The internet, like its design, is a co-operation between many different groups.

It goes back even further than 1777, where the French mechanical telegraph was the first way to send long distance messages. And therefore is considered as one of the beginnings of the of the internet.

Or in 1830 where Brits invented a way to send electronic messages over copper cables.

Or in 1860 where they started laying sea cables to connect landmasses.

It is typical that the US claims to have invented something when it is clearly a collaborative effort.

https://www.youtube.com/watch?v=pJU-KYMREbQ

[–] btaf45@lemmy.world 1 points 22 hours ago* (last edited 22 hours ago) (1 children)

Or in 1860 where they started laying sea cables to connect landmasses.

I never claimed that other countries do not do valuable things, but these things are not the internet.

I'm talking about something very specific: the Internet. It was created by the US DOD in the 1960's. Without that happening what would have likely developed are a bunch of private networks like Compuserve, AOL, MSN etc that charge us by the hour.

It is typical that the US claims to have invented something when it is clearly a collaborative effort.

Why is it important to you to revise history on this particular topic? Creating the internet was not even a collaborative effort within the USA. It was done entirely by one single government agency, the Department of Defense. Nobody is saying Europeans never invented anything. Just not the internet.

The internet has so many beginnings

It has exactly one beginning. In 1969. It wasn't even connected over the Atlantic until 1973.

https://www.sciencemuseum.org.uk/objects-and-stories/arpanet-internet

[–] ThirdConsul@lemmy.ml 1 points 21 hours ago* (last edited 21 hours ago)

That is an interesting point of view. Very USA exceptional. It's also dumbed down a lot. ARPANET is a computer network, but it's not internet, nor it was the first. It kickstarted popularity of computer networks in the USA and provided first FTP and (I think) first remote login.

Popularity of computer networks in USA definitely was a formative quality over the 20 years of international development of the Internet.

But saying ARPANET was the internet is like saying gramophone is Netflix.

First computer network to send packets to another computer was British NPL network. Then US government founded ARPANET, built upon that. Except that DARPA besides having own researchers outsourced to Stanford, BBN and University College of London ("How the Internet Came to Be", quoting I forgot whom from DARPA).

Then French Cyclades computer network built upon ARPANET and proposed that multiple networks should be able to communicate with each other.

Then USA non-profit IEEE looked at all that proposed TCP/IP for cross-network communication, and that is the thing that (after many iterations over a decade) led to the Internet not being separate networks like AOL or Computerverse or whatever.

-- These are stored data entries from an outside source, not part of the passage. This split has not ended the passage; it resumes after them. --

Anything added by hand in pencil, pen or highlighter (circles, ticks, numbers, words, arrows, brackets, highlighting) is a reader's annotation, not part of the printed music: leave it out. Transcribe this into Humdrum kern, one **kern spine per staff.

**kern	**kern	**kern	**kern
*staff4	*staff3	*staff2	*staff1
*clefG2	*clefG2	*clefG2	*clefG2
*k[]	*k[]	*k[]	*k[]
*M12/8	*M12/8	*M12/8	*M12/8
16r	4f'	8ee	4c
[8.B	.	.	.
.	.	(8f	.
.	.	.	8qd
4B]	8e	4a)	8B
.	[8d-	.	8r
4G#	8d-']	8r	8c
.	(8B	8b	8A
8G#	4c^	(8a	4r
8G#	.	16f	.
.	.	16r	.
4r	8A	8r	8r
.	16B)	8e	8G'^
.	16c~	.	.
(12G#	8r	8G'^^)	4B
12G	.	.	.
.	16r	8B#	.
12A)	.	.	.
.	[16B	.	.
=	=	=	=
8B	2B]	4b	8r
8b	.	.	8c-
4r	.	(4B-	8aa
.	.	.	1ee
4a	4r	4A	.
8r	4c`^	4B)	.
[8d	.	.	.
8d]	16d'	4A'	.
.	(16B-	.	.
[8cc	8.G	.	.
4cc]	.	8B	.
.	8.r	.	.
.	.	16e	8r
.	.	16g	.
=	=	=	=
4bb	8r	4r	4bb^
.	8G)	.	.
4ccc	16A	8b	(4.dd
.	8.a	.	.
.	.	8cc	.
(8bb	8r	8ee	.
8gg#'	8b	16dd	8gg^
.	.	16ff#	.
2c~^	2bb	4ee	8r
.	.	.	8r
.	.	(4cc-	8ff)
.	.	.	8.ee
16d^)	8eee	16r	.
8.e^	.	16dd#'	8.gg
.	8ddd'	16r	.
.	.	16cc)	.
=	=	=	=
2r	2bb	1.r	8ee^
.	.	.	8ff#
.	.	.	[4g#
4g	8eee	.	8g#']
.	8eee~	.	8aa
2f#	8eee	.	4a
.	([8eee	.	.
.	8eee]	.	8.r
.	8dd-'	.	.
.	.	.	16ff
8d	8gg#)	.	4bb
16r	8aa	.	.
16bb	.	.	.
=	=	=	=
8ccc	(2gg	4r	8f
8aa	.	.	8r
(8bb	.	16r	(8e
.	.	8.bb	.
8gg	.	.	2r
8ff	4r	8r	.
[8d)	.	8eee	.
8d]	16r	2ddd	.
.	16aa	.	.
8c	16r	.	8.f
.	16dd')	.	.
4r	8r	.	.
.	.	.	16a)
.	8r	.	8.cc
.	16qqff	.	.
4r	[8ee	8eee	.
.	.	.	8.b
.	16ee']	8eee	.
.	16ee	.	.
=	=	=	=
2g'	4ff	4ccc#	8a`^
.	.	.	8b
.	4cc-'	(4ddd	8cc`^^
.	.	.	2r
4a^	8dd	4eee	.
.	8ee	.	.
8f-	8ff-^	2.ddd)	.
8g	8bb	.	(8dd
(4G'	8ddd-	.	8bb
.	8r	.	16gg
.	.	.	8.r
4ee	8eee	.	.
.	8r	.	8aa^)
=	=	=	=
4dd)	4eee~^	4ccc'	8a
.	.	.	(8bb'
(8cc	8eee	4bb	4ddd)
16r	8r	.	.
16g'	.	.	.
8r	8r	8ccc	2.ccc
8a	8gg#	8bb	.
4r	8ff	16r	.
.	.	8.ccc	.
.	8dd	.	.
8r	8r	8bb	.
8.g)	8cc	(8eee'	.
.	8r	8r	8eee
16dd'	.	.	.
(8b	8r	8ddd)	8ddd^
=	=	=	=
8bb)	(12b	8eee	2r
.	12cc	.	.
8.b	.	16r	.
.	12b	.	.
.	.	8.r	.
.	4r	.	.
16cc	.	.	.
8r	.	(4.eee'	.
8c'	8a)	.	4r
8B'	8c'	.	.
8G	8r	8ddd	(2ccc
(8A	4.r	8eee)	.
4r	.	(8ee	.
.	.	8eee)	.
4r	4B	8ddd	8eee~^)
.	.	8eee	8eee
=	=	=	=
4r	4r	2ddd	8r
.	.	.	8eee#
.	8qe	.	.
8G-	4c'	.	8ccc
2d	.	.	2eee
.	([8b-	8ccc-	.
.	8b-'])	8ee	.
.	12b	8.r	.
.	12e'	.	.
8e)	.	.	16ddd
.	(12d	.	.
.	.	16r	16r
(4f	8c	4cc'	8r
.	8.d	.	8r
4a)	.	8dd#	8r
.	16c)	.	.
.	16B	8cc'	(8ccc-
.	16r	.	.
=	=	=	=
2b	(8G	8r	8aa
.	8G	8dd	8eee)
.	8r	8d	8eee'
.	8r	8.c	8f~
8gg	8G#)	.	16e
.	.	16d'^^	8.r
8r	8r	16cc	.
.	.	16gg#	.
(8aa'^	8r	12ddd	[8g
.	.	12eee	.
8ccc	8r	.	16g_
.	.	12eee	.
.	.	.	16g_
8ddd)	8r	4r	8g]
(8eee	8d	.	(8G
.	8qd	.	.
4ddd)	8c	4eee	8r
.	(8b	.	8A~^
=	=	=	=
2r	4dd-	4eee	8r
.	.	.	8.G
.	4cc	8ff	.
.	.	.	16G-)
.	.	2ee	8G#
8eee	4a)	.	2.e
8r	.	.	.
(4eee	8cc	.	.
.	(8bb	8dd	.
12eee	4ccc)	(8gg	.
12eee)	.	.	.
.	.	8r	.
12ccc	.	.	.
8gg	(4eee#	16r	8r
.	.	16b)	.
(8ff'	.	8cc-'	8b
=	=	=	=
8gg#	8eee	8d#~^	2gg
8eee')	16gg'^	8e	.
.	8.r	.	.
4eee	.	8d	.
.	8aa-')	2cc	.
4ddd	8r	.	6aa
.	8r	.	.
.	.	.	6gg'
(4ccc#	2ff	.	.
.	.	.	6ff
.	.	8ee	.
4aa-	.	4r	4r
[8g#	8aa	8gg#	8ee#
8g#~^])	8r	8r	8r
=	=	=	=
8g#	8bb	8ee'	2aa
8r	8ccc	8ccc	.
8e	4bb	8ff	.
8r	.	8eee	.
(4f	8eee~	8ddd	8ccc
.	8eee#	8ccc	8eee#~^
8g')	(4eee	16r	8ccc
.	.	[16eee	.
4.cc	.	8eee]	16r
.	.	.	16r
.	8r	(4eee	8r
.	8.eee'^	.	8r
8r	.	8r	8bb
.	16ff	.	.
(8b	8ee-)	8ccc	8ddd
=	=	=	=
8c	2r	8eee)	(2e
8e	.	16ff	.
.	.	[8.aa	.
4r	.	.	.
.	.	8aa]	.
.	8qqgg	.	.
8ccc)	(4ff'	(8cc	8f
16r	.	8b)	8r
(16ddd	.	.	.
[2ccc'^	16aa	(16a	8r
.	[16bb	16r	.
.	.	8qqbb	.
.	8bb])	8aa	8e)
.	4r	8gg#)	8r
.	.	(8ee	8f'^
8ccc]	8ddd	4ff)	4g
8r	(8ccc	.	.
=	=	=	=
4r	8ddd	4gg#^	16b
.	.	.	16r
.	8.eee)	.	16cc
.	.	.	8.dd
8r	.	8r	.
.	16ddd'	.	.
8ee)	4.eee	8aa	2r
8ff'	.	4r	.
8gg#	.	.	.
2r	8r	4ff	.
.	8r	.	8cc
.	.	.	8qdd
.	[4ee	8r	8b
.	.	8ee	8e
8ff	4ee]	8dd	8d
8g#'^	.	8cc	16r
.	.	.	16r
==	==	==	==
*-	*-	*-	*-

Now we're getting closer to the internet and it's time for https://en.m.wikipedia.org/wiki/Public_data_network

First was Spain with RETD , then France, then USA with Telenet. Then Canada. Then in 1978 we started connecting those separate networks. I think the first properly working project was https://en.m.wikipedia.org/wiki/International_Packet_Switched_Service between British post office and USA post office.

On those public data networks the Internet's physical layer was built.

In USA U.S. National Science Foundation was founding more and more computer networks, including CSNET. That's still not internet. It's 1980 and it will take a decade of new inventions (Ethernet, LAN, DNS) and improvements & implementations (like to TCP/IP) before we will get the internet.